[ExI] Consequentialist world improvement

Charlie Stross charlie.stross at gmail.com
Wed Oct 10 17:30:57 UTC 2012


Whoops:

http://www.cnbc.com/id/49333454

> A single mysterious computer program that placed orders — and then subsequently canceled them — made up 4 percent of all quote traffic in the U.S. stock market last week, according to the top tracker of high-frequency trading activity. The motive of the algorithm is still unclear.
> 
> The program placed orders in 25-millisecond bursts involving about 500 stocks, according to Nanex, a market data firm. The algorithm never executed a single trade, and it abruptly ended at about 10:30 a.m. ET Friday.

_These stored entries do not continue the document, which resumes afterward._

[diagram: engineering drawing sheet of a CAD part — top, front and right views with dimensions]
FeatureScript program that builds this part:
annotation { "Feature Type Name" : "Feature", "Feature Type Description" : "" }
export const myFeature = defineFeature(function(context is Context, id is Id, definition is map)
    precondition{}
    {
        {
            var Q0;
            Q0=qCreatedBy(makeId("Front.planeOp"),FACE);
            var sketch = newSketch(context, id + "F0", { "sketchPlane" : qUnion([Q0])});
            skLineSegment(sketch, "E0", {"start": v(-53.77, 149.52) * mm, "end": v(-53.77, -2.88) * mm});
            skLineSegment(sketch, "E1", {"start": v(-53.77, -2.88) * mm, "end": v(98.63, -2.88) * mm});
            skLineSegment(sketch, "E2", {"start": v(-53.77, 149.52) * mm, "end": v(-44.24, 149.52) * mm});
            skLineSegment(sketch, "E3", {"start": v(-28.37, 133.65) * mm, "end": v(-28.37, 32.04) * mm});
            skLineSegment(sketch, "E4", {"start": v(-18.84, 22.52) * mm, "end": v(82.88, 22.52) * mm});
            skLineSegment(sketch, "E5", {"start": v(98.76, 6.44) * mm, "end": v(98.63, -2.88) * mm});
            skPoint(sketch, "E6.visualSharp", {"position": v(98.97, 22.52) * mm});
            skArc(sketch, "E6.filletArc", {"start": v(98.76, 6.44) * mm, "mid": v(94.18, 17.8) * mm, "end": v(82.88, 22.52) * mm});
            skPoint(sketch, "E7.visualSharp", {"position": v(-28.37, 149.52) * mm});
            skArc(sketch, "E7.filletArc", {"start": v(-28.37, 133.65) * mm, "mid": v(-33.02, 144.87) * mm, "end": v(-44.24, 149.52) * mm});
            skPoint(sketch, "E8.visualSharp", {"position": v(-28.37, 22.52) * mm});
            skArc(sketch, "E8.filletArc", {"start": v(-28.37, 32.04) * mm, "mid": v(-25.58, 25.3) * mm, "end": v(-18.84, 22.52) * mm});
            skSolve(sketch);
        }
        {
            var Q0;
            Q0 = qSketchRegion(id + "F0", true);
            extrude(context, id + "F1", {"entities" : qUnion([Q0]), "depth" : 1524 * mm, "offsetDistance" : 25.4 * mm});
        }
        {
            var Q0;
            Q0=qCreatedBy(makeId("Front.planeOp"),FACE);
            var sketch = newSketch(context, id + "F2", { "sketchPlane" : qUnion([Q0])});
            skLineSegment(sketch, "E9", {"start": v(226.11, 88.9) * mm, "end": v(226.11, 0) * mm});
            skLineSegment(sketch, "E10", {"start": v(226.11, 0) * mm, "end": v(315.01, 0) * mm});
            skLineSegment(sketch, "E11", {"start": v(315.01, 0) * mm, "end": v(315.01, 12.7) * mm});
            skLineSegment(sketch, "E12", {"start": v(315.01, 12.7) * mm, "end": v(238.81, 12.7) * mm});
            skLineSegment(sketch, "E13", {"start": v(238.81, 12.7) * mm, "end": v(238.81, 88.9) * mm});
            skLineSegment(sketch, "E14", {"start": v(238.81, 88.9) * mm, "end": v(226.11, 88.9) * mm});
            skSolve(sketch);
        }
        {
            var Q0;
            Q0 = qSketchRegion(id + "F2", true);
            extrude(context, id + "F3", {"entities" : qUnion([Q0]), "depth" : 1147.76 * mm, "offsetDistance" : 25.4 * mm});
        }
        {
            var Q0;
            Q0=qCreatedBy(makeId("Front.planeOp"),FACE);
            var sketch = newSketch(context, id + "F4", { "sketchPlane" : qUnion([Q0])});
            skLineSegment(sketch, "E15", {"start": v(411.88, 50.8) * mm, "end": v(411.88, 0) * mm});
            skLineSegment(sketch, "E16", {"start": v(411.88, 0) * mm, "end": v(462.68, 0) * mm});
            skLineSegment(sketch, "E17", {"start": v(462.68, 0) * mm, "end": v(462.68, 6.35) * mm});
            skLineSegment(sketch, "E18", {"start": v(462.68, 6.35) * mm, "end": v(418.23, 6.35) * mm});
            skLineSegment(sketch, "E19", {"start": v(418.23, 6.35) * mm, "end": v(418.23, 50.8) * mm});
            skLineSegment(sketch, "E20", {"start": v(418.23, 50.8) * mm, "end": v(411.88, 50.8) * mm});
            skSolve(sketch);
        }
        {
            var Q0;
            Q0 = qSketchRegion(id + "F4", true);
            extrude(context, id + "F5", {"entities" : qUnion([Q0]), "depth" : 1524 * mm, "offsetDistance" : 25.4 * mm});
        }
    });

Not sure whether to be more frightened by this one:

http://www.nypost.com/p/news/business/black_gold_blackout_GrZbUuLUyWB7o0cPO4KNPJ

> Steve Perkins, a veteran senior broker at PVM Oil Futures in London, managed to spend $520 million on oil futures contracts throughout the night, which caused crude to jump more than $1.50 a barrel overnight and sent analysts into a tear to find the reason why.
> 
> The next morning, an office clerk called Perkins at home to confirm the trade of 7 million barrels in the wee hours. Perkins said he had no memory of the trade. Soon after, he sent his boss an e-mail saying he had to attend to a family illness that day and would not be in the office.
> 
> Only later in the morning did Perkins admit to having been in a “drunken blackout” while he tried to corner the crude market. By that time, the firm had lost almost $9.8 million after unwinding the alcohol-induced trades.
> 
> The UK’s Financial Services Authority fined Perkins almost $110,000 and banned him from trading for five years in London, saying, “Mr. Perkins poses an extreme risk to the market when drunk.”